La tour du diable est nettement un cran au-dessous. Dans les années soixante-dix, la Hammer commence à être en perte de vitesse et la Amicus est tout aussi bringuebalante. Que dire alors de Grenadier Films, qui produit cette Tower of Evil ? Le casting n’est pourtant pas honteux : aux côtés de Haliday, on retrouve des gens tels que Jill Haworth, Jack Watson et deux vieux de la vieille, Dennis Price et George Coulouris. Le premier a acquis son titre de noblesse avec King Hearts and Coronets (1949, Noblesse oblige, Robert Hamer), face au multiple Alec Guinness. Quant au second, il a tout de même démarré en 1933 et faisait partie, en 1941, de la distribution du Citizen Kane d’Orson Welles. Non, ce qui pèche le plus, c’est tout autant l’histoire originale (c’est vite dit) de George Baxt que la réalisation à l’emporte-pièce de Jim O’Connolly. Le petit père O’ veut faire plaisir à son public sans se poser les bonnes questions. Certes, son île et le phare qu’elle abrite sont glauques à souhait.

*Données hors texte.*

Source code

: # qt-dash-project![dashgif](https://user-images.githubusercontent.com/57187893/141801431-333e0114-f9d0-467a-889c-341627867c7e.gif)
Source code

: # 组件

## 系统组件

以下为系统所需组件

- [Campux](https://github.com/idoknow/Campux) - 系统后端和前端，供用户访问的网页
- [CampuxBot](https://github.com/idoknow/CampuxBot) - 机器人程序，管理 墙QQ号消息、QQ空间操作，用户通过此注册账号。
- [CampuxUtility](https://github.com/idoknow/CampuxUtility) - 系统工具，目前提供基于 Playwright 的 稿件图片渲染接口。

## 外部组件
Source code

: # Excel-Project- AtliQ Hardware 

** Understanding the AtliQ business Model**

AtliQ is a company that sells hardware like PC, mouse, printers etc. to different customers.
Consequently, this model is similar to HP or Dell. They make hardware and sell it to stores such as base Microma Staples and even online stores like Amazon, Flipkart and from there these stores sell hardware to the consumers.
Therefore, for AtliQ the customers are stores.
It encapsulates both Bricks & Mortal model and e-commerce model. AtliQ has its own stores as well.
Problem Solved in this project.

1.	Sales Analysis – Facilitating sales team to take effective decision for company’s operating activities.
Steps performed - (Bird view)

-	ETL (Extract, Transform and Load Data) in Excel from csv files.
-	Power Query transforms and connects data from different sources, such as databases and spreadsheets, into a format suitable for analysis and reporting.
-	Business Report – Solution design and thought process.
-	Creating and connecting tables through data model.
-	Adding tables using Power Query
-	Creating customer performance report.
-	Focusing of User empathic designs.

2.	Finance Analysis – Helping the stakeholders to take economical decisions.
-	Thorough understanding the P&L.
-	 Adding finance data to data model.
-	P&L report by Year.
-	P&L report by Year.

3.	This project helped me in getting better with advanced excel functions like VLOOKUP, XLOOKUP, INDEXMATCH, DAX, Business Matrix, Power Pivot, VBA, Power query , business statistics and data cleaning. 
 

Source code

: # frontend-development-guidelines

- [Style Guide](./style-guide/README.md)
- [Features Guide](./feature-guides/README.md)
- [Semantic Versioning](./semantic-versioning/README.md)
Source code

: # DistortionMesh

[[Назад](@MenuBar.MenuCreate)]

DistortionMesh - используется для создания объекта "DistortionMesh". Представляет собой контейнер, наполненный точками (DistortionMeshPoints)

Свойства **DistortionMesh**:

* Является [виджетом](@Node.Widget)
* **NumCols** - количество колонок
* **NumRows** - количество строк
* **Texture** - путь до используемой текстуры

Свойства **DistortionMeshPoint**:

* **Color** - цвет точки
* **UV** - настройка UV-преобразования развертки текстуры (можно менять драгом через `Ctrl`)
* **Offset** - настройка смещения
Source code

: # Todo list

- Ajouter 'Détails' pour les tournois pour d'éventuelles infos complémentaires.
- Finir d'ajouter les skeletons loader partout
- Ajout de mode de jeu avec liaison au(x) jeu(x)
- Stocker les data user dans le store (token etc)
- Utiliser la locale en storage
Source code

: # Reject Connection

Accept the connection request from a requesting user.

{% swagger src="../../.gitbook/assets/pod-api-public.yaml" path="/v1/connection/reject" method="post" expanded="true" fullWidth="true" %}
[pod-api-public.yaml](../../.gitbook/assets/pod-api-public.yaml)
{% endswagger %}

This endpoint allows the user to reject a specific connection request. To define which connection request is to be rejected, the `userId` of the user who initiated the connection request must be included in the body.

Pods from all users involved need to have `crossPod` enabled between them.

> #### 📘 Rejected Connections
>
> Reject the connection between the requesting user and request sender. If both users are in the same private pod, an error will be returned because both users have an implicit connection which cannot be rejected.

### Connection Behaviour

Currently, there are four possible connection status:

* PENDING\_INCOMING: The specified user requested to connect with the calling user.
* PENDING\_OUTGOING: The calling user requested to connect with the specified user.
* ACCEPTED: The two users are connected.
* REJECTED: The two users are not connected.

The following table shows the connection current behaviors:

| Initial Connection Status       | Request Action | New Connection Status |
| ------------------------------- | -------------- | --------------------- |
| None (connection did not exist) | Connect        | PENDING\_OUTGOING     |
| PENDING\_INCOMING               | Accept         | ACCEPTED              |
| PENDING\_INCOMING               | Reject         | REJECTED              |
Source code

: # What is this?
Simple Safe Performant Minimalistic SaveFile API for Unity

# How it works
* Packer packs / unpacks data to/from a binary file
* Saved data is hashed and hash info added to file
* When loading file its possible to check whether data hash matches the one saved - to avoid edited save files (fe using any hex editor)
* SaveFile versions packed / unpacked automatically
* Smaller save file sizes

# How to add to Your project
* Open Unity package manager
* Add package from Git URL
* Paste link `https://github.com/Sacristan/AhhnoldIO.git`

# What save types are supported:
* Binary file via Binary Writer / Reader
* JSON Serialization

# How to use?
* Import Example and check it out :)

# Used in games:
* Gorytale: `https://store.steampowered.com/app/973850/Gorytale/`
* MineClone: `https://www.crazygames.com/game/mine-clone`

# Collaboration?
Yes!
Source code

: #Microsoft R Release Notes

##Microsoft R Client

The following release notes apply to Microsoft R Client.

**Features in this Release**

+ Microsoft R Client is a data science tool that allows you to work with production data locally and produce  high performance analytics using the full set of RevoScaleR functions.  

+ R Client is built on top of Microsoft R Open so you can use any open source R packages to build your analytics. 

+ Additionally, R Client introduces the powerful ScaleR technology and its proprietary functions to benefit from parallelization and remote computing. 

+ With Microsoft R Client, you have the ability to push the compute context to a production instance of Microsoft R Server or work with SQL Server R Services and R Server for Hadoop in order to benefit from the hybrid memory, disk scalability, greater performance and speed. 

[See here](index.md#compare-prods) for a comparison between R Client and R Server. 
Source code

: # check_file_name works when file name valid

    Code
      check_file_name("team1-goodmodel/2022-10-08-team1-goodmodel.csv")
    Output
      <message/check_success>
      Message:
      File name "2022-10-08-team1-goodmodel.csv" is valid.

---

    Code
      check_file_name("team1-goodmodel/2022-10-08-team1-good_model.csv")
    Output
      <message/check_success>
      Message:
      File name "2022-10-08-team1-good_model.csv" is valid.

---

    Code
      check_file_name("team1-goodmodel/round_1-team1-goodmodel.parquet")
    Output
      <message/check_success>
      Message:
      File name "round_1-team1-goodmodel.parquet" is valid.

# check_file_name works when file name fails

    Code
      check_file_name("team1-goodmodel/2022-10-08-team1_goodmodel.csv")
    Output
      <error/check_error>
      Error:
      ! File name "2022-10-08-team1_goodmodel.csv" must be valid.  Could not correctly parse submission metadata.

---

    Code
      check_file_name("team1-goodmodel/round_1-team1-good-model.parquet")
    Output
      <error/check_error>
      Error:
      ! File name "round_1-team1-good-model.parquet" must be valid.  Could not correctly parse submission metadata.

Mais n’est-ce pas pour attirer le public sur autre chose que le manque de moyens qu’il filme des filles nues qui hurlent ? Des giclées de sang ? Des ralentis, des coups de zoom, des gros plans de hachoirs ? Des lumières qui clignotent dans des laboratoires improbables ? Côté maquillage, décors et effets spéciaux, il se pose aussi là : les monstres sont à mourir de rire et la statue de Baal ferait s’évanouir n’importe quel archéologue. Mais n’est-ce pas là finalement le but ultime d’O’Connolly ? Nous faire sursauter et surtout nous faire marrer, puisque c’est la direction plus ou moins prise par l’horreur anglaise dans les seventies ?
Jean-Charles Lemeunier
Le manoir maudit et Contronatura : 2 DVD Artus Films distribués par Arcades et sortis le 3 mai 2016.
La poupée diabolique et La tour du diable, 2 DVD Artus Films.